Your notes can be something simple. Say you feel anger rise up at the long hold in a pose that is uncomfortable for you. Pause and write anger and the pose name. Later when reflecting back on your notes you can ask yourself why that came up and add that to it. Or you can write that down right away if you already know the answer. Sometimes it takes a bit of thought to really understand why an emotion came up. Then take it a bit further. Say, for instance, you found that anger rose up in crow pose because the teacher had given a bunch of options and none of them were helpful to you. Why would anger rise up because none of the options were working in this moment? Maybe its a feel of less than. Maybe a feeling of uselessness.  What happened right before the anger. Anger typically is a protective response. There is something else that we are experiencing and instead of experiencing less than or uselessness we react with anger instead. Once you discover the hidden emotion that caused the more obvious emotional response take it a step even further. 


Say you discovered that the anger you felt in crow pose because the teacher gave a bunch of options to make it accessible and none of the them worked for you was actually because you felt like you didn’t belong in the class because you couldn’t do crow pose and most of the people in the class could. Now ask yourself why did not being able to do crow pose make you feel like you didn’t belong? Is that a correct statement? The people around you may have much more experience than you do, have earned crow over the years and you are brand new. I bet many of those people could not do crow pose when they started. So why does that make you feel like you don’t belong in the class? Write down whatever comes up with that statement. The answers will sometimes surprise you. Sometimes we need to ask ourselves many times why we reacted that way before the answer comes up. It will eventually come up. I find that if my mind is too busy to listen, if I focus on my breath or do a seated meditation and practice stillness the answer will rise. 

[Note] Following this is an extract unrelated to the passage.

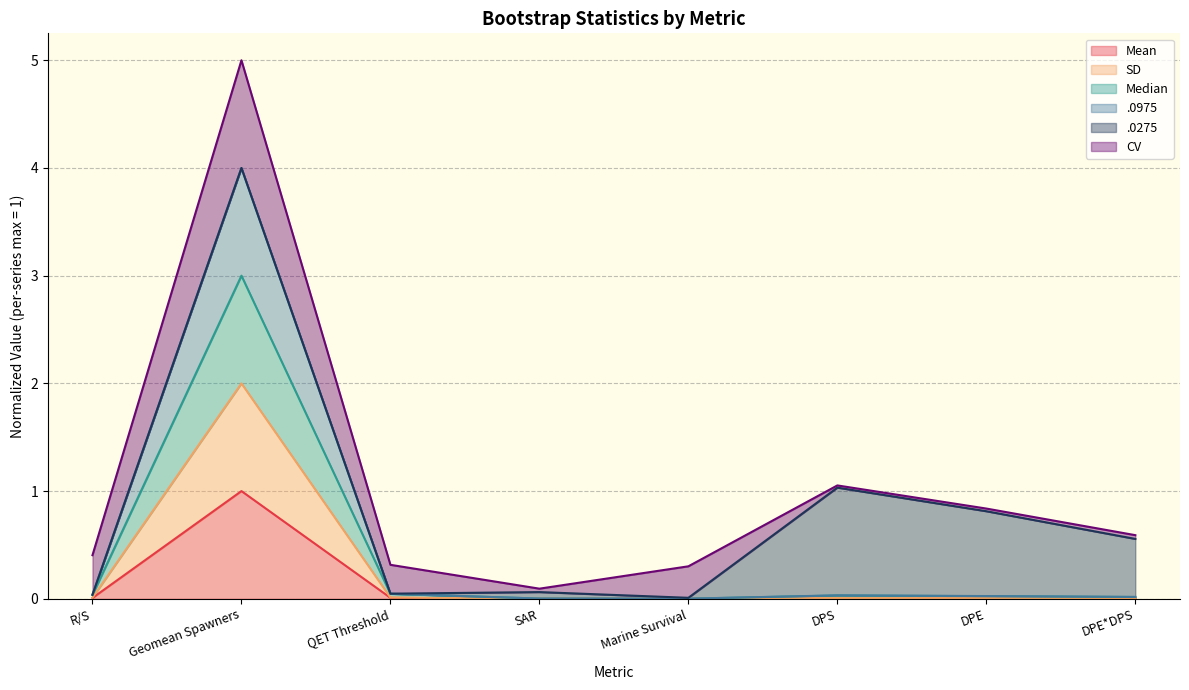

What is the total value across all series at Geomean Spawners?

5.0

Once the answer rises, whatever it may be, then is the opportunity to work through whatever it is. So, let’s go back to our example: The teacher gave a bunch of options for crow pose, I could not do any of them and then I felt angry. I felt angry because I felt like I didn’t belong. When I feel like I don’t belong it reminds me of when I was a child and I used to get made fun of for being different and now I get angry when I feel like I don’t fit in to something. At least for me, a lot of my responses are something that occurred when I was a child. But again, this is just an example. Don’t be surprised if your answer causes a physical emotional response. Sometimes our secrets create tears when they are finally uncovered. It is all apart of the process. Don’t be fearful of it. Light is on the other side. 

Once the answer comes up, or what I like to think of as the root of the emotional response, now we can change that. Then we create a script for ourselves. 

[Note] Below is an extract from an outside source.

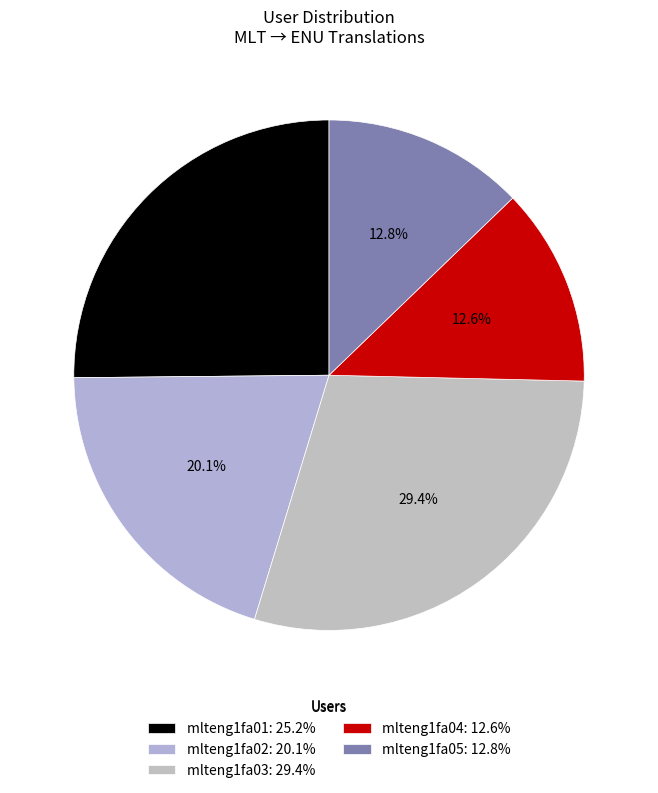

To the nearest percent, what percentage of the pie is mlteng1fa02?

20%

“No one is making fun of me, this emotional response is not relevant for this situation.” Sometimes we need to remind ourselves this many times until the response no longer occurs in the situation we have noticed it. It takes time, it is a practice. After you have gotten much practice about the emotional response in your yoga practice you can start to play around with your emotional responses to other areas of your life. Why did I get annoyed when my coworker asked me to repeat my lunch order? Why am I frustrated when I do the dishes? Why do I avoid letting my dog out even though I love my dog? The more me analyze the more we can understand, the more we understand the more we can grow within ourselves. 


Getting our emotional landscape in our awareness will help you stay calm when an emotion begins to arise. The habit of reacting immediately to whatever emotion comes up is just that, a habit, and habits can be changed with practice. Yoga is the perfect medium to do that. Yoga exposes the stress responses that our body has become accustomed to over a lifetime. Take the opportunity to stay calm in those moments over a consistent practice and that calmness will leak into our daily lives off the mat.